Which is one nice thing about Fridays: No thinking too hard, because all the leftover news gets boiled down to a single bite-size bullet point, ideally with a quip at the end. It’s like pre-wrapped meals of stadium facts, and here’s this week’s assortment:
- The NFL is adding a 17th game to its season, mostly so it can charge TV networks more for the extra game but also to create more games that can be played outside the U.S. to help increase the league’s international visibility, and the operators of Montreal’s Olympic Stadium and Vancouver’s B.C. Place have both said they’ll throw their hats in the rings. You can read my thoughts about Olympic Stadium here; suffice to say that it’s simultaneously perfectly serviceable and not at all what sports owners consider state-of-the-art at selling people things other than a seat to sit in. It’ll be very interesting to see whether the NFL makes its international game hosting decisions based on which markets it most wants to break into or which cities offer the snazziest stadiums. (Or which cities offer straight-up cash, that’s always a popular NFL move.)
- Indy Eleven USL team owner Ersal Ozdemir got his approval from the Indiana state legislature this week to take more time on how to spend his $112 million in state stadium cash, and team officials replied that they will now take their own sweet to to “finalize the site” “in the coming months.” Given that Ozdemir at first asked for the cash so he could get promoted to MLS and then later decided, know what, maybe he’ll stay put in the USL and avoid all those expansion fees but still get the snazzy new digs, there is a non-zero chance that he decides to ask to use the money to build condos or a space laser or something.

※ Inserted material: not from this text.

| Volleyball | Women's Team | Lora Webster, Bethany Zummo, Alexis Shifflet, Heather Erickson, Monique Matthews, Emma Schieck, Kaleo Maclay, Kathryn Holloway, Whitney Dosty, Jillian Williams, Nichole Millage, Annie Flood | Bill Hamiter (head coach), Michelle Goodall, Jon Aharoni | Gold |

- The Henderson Silver Knights have sold naming rights to their publicly funded and owned under-construction arena (I know it doesn’t make any sense, this is just how naming rights are allowed to work in most of the U.S. with few exceptions) to the payday loan company Dollar Loan Center, which means the arena will now be called … also the Dollar Loan Center? Shouldn’t it at least be the Dollar Loan Center Arena? This seems like very confusing branding, among other things, though I guess it’ll at least be amusing when people use Google Maps to try to find places to get high-interest advances on their paychecks and end up at the Silver Knights ticket window.

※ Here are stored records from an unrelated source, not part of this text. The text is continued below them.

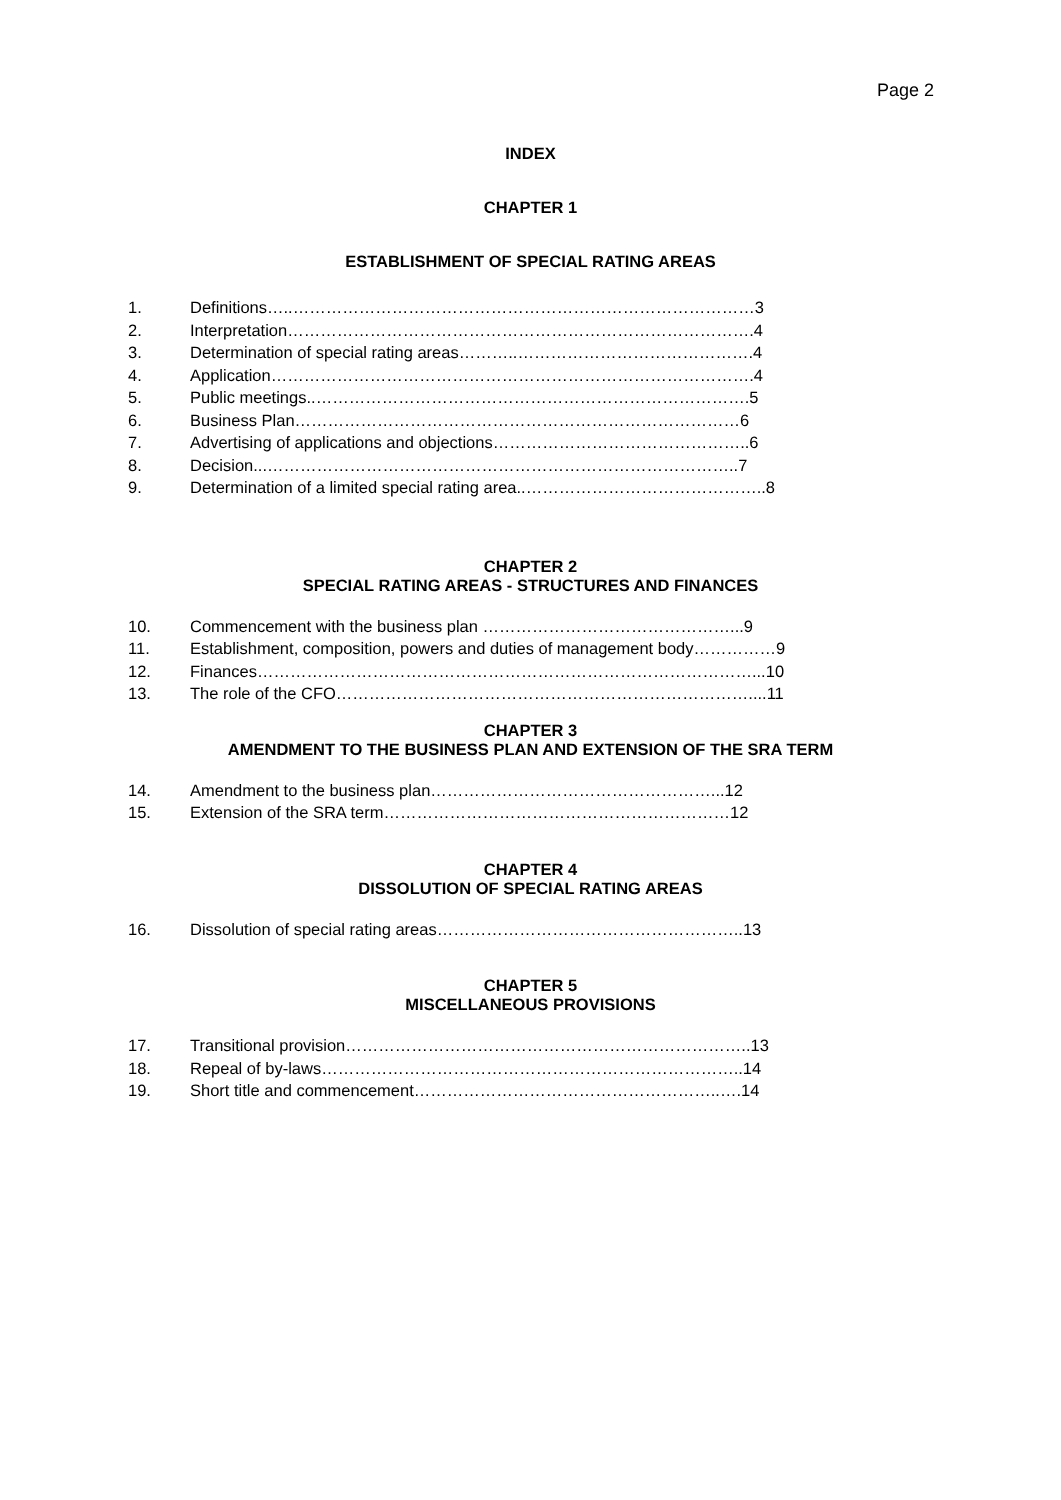Page 2
INDEX
CHAPTER 1
ESTABLISHMENT OF SPECIAL RATING AREAS
1. Definitions…..…………………………………………………………………………3
2. Interpretation………………………………………………………………………….4
3. Determination of special rating areas………..…………………………………….4
4. Application…………………………………………………………………………….4
5. Public meetings..…………………………………………………………………….5
6. Business Plan………………………………………………………………………6
7. Advertising of applications and objections………………………………………..6
8. Decision...…………………………………………………………………………..7
9. Determination of a limited special rating area..……………………………………..8
CHAPTER 2
SPECIAL RATING AREAS - STRUCTURES AND FINANCES
10. Commencement with the business plan ………………………………………...9
11. Establishment, composition, powers and duties of management body……………9
12. Finances………………………………………………………………………………...10
13. The role of the CFO…………………………………………………………………....11
CHAPTER 3
AMENDMENT TO THE BUSINESS PLAN AND EXTENSION OF THE SRA TERM
14. Amendment to the business plan……………………………………………...12
15. Extension of the SRA term………………………………………………………12
CHAPTER 4
DISSOLUTION OF SPECIAL RATING AREAS
16. Dissolution of special rating areas………………………………………………..13
CHAPTER 5
MISCELLANEOUS PROVISIONS
17. Transitional provision………………………………………………………………..13
18. Repeal of by-laws…………………………………………………………………..14
19. Short title and commencement………………………………………………..….14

- Also in the terrible names department, we have the Miami Marlins cutting a deal with a mortgage loan company that starts with a lower-case letter, which is going to wreak havoc among sports department copy editors across the land. (Just kidding: All the sports departments have already fired all their copy editors, pUNCtuATE and spel tHiNgZ however U want!!1!)
- Here’s some video of the under-construction Phoenix Rising F.C. soccer stadium, which when it was announced last December would be ready for 2021 I predicted would be “off-the-rack bleachers that can be installed quickly,” and which indeed looks exactly like that. No robot dog showrooms or giant soccer balls are visible, sadly, but the USL season doesn’t start for another three weeks, so there’s still time to find some off-the-rack robot dogs.
- And finally, across the pond, Everton F.C. finally had its stadium plan approved by the Liverpool City Council, meaning the £500 million project can move ahead. The city is loaning a little over half that money to Everton’s billionaire owner Farhad Moshiri, but Moshiri is then supposed to repay it in actual cash with interest, so the only real concerns are why Liverpool needs to act as banker for a rich guy, and whether it’s a good idea to build an oceanfront stadium when the oceans are already starting to rise. Those other countries have such quaint problems compared to America’s!